Подоив, бабушка взяла глиняную кружку, зачерпнула из подойника молока.
— На-ка, испей, маленький… Ишь в личике-то у тебя ни кровинки нету.
Павлик посмотрел благодарными глазами, взял кружку, выпил. Бабушка присела рядом, вздохнула.
— И ручонки совсем тоненькие, вроде прутиков. Еще налить?
— Спасибо, бабуся.
— Вот и станем мы теперь с тобой жить, старый да малый… Я тебе прежние Ванины рубашоночки перешью, ладно? А то мне одной тут скушно куда как… Дедушка Сергей, он неразговорчивый, иной день ни слова от него не дождешься, все больше молчком… А ты его не бойся, он строгий, но справедливый. Горя тоже не кружкой, а иной год ведром пили — вот он и задубел сердцем. А тебя он полюбит, это уж я знаю… родной ведь, не чужой…
— А где он, бабуся? — робко спросил мальчик.
— А на пасеке, с пчелами управляется… И вот ведь чуда какая: с пчелами-то он поговорить куда как горазд… Я это приду тишком, затаюсь возле, вот и слышу, как он с ними про жизнь тары-бары расписывает… А к людям крутой…
Иван Сергеевич вошел во двор. Пятнаш встал, зазвенел цепью.
— Куш ты! — прикрикнула бабушка и повернулась к сыну. — С родными деревьями ходил здоровкаться, Ваня? Боже ж мой, и ты-то худущий какой — одни мослы… Ну да я тебя на одних картохах и то подыму…
— Не успеете, мама, — вздохнул Иван Сергеевич. — Завтра утром уеду.
Павлик встал с крыльца, тревожно посмотрел на отца:
— А я?
— А ты останешься, сынок…
— Куда же это ты? — строго спросила бабушка Настя. — И не пущу, не думай.
— Пойду в лесничество, может, возьмут лесосеки отводить на таксацию. Хоть паек получать буду…
— А что ж, — секунду подумав, оживилась бабушка. — Ведь и правда. Тут, сказывают, Ванюша, теперь всему лесничеству американы паек давать посулились. И муку белую, и сахарин, и всего-всего…
— Да, слышал, — кивнул Иван Сергеевич.
— И вот что-то никак я, старая, в толк не возьму, Ванечка…

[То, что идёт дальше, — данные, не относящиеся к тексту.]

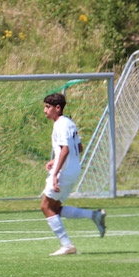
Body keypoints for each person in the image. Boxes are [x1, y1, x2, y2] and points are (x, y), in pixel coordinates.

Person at [40, 92, 105, 256]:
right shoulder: (69, 123)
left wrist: (55, 174)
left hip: (65, 171)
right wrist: (55, 160)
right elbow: (79, 147)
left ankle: (67, 245)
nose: (45, 110)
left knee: (46, 207)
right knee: (55, 208)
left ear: (57, 108)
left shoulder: (60, 125)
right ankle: (94, 215)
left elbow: (66, 149)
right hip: (73, 169)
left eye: (47, 107)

Все мы будто бы американов этих последними словами ругали, а на поверку выходит — очень даже прекрасные люди. Не оставляют нас в голодной беде, не дают сгибнуть… Чужие-чужие, а помощь оказывают… Значит, с богом в сердце люди, не супостаты… Дай им бог… — Бабушка широко перекрестилась. — А это ты верно, Ванюша. Глядишь, работу-то могут тут же поблизости назначить. А что отец суровится — не бери во внимание. Никак он тебе обиду ту не может стерпеть. Да он теперь-то, по летнему времени, и дома, почитай, не бывает: то лес, то пасека. Пойдем, пока его нету, я вам ужинать соберу…
Кряхтя, бабушка встала, взяла подойник, пошла в дом.

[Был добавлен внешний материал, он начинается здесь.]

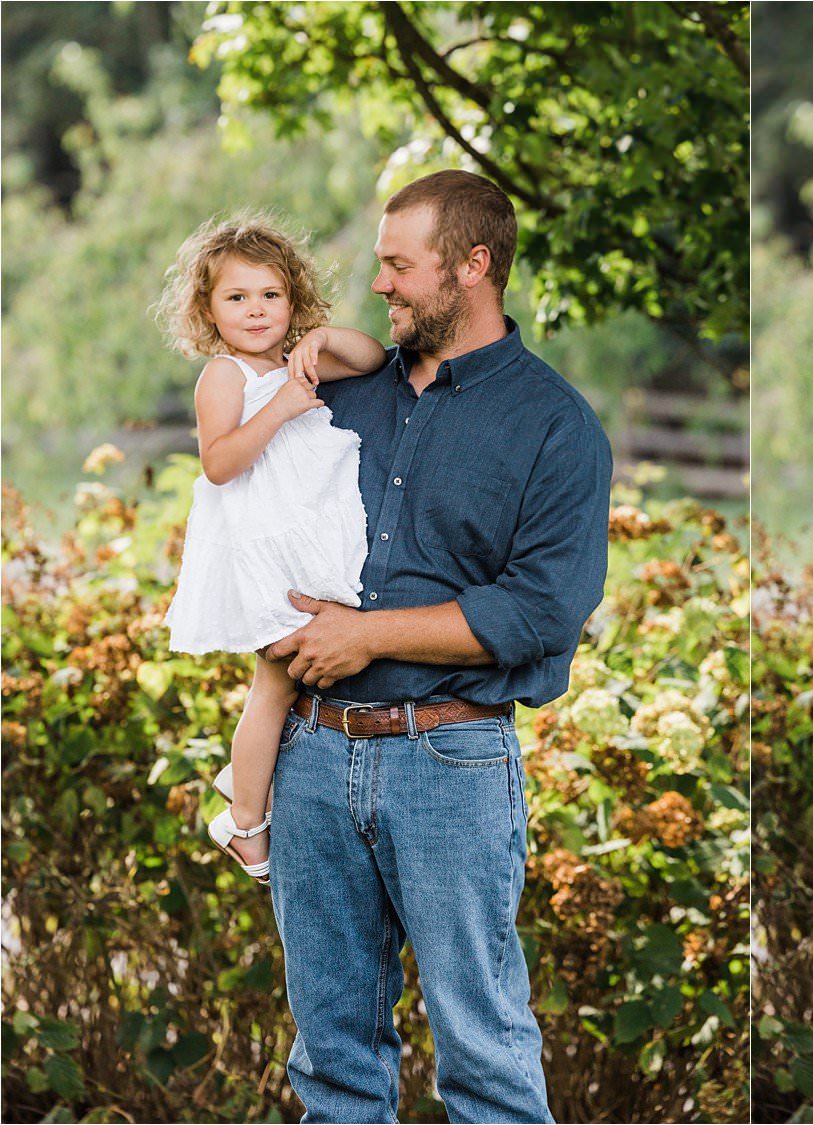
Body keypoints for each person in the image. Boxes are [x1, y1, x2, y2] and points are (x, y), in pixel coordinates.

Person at [259, 170, 611, 1124]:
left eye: (399, 267)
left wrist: (364, 635)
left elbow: (541, 610)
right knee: (331, 1057)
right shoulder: (346, 394)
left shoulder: (555, 427)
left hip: (449, 761)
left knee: (484, 1053)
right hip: (312, 753)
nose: (381, 285)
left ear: (472, 266)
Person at [156, 216, 387, 884]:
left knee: (302, 676)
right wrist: (283, 407)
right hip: (266, 549)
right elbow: (220, 463)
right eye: (236, 297)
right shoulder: (224, 376)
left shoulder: (296, 362)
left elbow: (371, 357)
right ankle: (245, 821)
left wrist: (320, 340)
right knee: (276, 680)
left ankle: (242, 778)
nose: (255, 309)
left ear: (293, 301)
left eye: (270, 295)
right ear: (207, 310)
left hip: (309, 540)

Павлик схватил отца за руку, ладошки у него были горячие.
— Я с тобой! Я не хочу тут! — На глаза у него набежали слезы.
— Нельзя, сын… Вот устроюсь, тогда заберу… А сейчас тебе здесь хорошо будет…

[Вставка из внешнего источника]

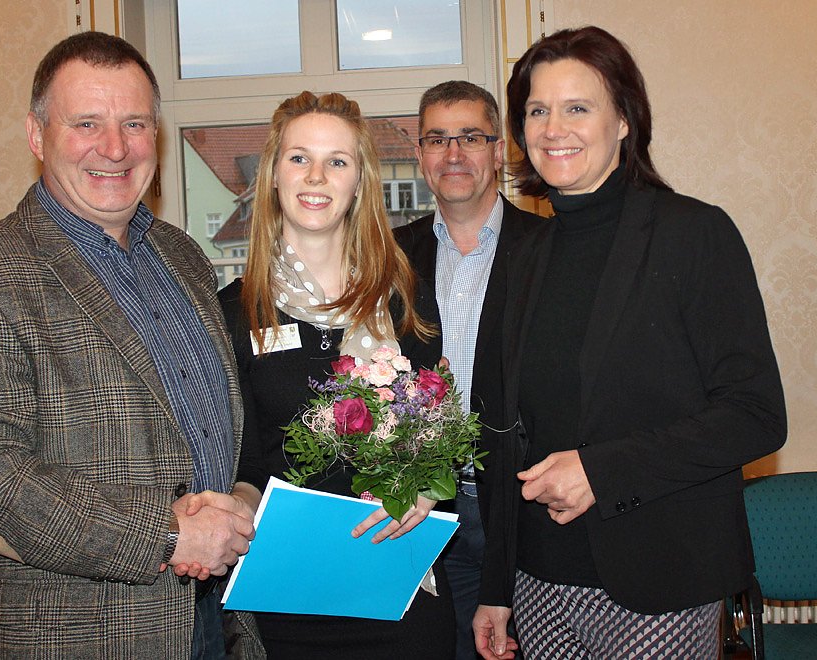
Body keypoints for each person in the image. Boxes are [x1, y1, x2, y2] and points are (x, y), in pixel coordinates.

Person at [0, 31, 264, 659]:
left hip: (219, 620)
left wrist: (237, 501)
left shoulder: (181, 256)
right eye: (87, 123)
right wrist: (167, 535)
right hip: (81, 636)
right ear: (37, 135)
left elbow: (209, 429)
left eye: (135, 124)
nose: (115, 148)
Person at [472, 26, 787, 659]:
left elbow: (755, 416)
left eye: (577, 107)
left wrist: (602, 470)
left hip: (659, 577)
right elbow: (500, 430)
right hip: (539, 581)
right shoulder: (522, 255)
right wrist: (497, 585)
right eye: (537, 110)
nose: (553, 128)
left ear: (623, 120)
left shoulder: (693, 234)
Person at [218, 90, 456, 659]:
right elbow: (244, 462)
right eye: (299, 157)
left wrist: (427, 488)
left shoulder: (404, 299)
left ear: (359, 183)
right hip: (288, 600)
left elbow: (439, 431)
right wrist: (233, 509)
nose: (316, 177)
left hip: (398, 588)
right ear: (274, 175)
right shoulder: (234, 312)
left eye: (337, 161)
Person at [394, 80, 544, 660]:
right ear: (420, 154)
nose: (453, 153)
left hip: (526, 508)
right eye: (437, 139)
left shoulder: (548, 247)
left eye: (471, 137)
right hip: (422, 508)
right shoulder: (389, 256)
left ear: (498, 150)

Сквозь щели в крыше сеновала сочился синеватый призрачный свет, все в этом свете казалось нереальным, словно жил Павлик не в настоящей жизни, а в какой-то странной медлительной сказке, где спала вся земля, и люди спали, и звери, и все птицы.
В распахнутом настежь четырехугольнике лаза на сеновал стоял, мерцая, тот же призрачный свет, и на фоне неба, зеленоватого, словно бутылочное стекло, вздымался черный решетчатый силуэт пожарной вышки, он напоминал Павлику силуэт Эйфелевой башни, — Павлик видел его много раз у бабуки Тамары на поблекшей картине над тахтой. Бабука Тамара любила смотреть на этот силуэт и рассказывать Павлику о днях своей молодости, когда все было не так, как теперь, все было лучше, умнее, честнее.
Душно и незнакомо пахло на сеновале свежескошенным сеном, кисло — овчинным тулупом, который бабушка Настя дала Ивану Сергеевичу, чтобы укрыться, «ежели засвежеет на заре».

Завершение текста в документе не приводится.